While many school districts objected to having to find savings to fund the cost increases when the contract was signed last spring, Kootenay Lake was the only district that didn’t submit a savings plan to cover the expenditure.

That all changed in a special meeting in Nelson last night, though, when the board voted to avert a threatened CUPE strike by submitting a savings plan to the provincial Ministry of Education.

The plan, board chair Mel Joy said this morning, will reallocate money within the current budget in an effort to minimize impact on classrooms. It will include not filling the vacant district principal position and increasing international student tuition by $500 annually.
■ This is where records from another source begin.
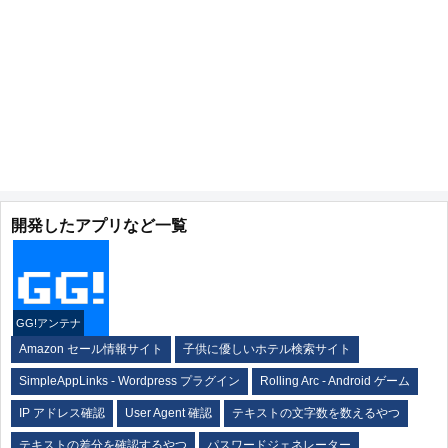
開発したアプリなど一覧
GG!アンテナ
Amazon セール情報サイト
子供に優しいホテル検索サイト
SimpleAppLinks - Wordpress プラグイン
Rolling Arc - Android ゲーム
IP アドレス確認
User Agent 確認
テキストの文字数を数えるやつ
テキストの差分を確認するやつ
パスワードジェネレーター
“The ministry did not respond whatsoever to the stand that we took,” a frustrated Joy said. “The second piece was that while CUPE members supported our direction, they wanted discussion at the bargaining table.”

Kootenay Lake CUPE workers had threatened to strike if they weren’t paid what their provincial counterparts had negotiated.

“In the end, locally we didn’t have the support to continue and provincially we were a lone voice,” she said. “Our choice came down to forcing a strike situation, something that none of us wanted to do.”

Ultimately, Joy admitted, the Ministry of Education could have simply fired the school board and replaced it with a supervisor.

“With all the other districts not taking the stand we did, the ministry wasn’t going to feel the need to change direction,” she said. “But even a little bit of understanding would have been nice.”

Instead, the board of education heard nothing but a very loud silence from the province about the contentious issue.

“If the board had put the district into a strike situation that impacted families and students, maybe their (Ministry of Education’s) response would have been more drastic.”

Joy credits Creston south rural zone trustee Annette Hambler for her work in helping to ensure the savings plan would have minimal impact on students in the classroom.

“In the grand scheme, parents probably won’t notice the difference right away,” she said. “But we start our next budget planning sessions with a $600,000 deficit.”

The 2014 budget will no longer include special funding from the province to districts that have faced declining enrolment. Elimination of that funding was announced two years ago.